What we have today is the illusion of variety and the illusion of culture. We can go buy ourselves whatever persona we want up to what our wallets and credit cards will bear, but we will have to wait in line for our UPCs to be scanned by minimum wage employees whether we are buying Versace or Daisy Fuentes or mystery-wear from Taiwan, doesn’t matter, same, same, same. Ask a clerk a question (if you are able to make eye contact—no easy feat) and you will not get an answer. No one knows anything. Next week it will be all new crap, that is somehow nearly identical to the crap in the store right now.
The old way was painful and discriminatory. People knew and cared whose dad worked at a factory and whose dad worked in a suit, whose mom was in the PTA and whose mom belonged to a country club, who was black and who might as well be black by virtue of living too close to the projects or the wrong neighborhood. At the largest downtown department store in the northern city where I grew up, black women were not allowed to try on hats until well after Martin Luther King marched on Atlanta.
Now we can all get in our cars and drive to the mall and drop hundreds of dollars on clothes made by third world people paid pennies a day, and we can spend this money regardless of our race or our class, but how good does it make any of us feel? Not that good. And now, with the economy tanking, we don’t have the money for even this kind of empty, if equal, retail therapy.
So I’ve been letting myself imagine a post-corporate retail world populated by small shops run by blacks, and Latinos, and Mexicans, and aging hippies, and evangelical green living kids, and pagans, and Indians, and every kind of person who has a special skill, or a craft, or makes good cheese, or knows how to knit or sew. Shops run once more by real individual people, but without the societal division and hurt.
In some parts of the country, such retail communities are already forming and doing well. How wonderful would it be to know the man who made your shoes, or the woman who makes your tamales, and know them personally and say hi when you stop and buy? What if you could do what you do best and sell your goods or services to others and be fairly compensated and valued for your special talents and gifts?
Wouldn’t that be awesome?
It’s Summer Solstice today, the day when the sun pauses directly above us for the briefest moment, and the day is as long as it will ever be in the cycle of the year.
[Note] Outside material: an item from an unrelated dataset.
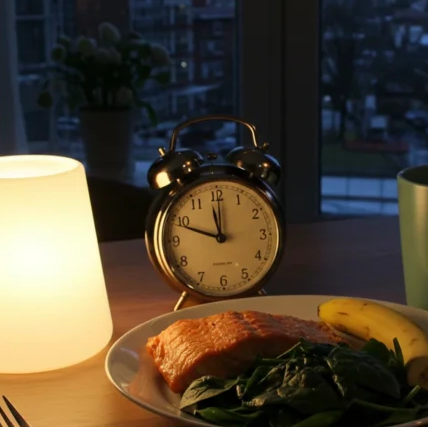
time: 11:48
Today is a very long day. And afterwards, after today, the days will grow shorter, the nights longer, it will get colder and colder by and by, until before we know what hit us winter is back and the only thing anyone is dreaming about is the sun. Where’d it go?
But today, Sunday June 22, Summer Solstice, I’m dreaming about nicer places to shop.
Once we get done falling apart completely, of course.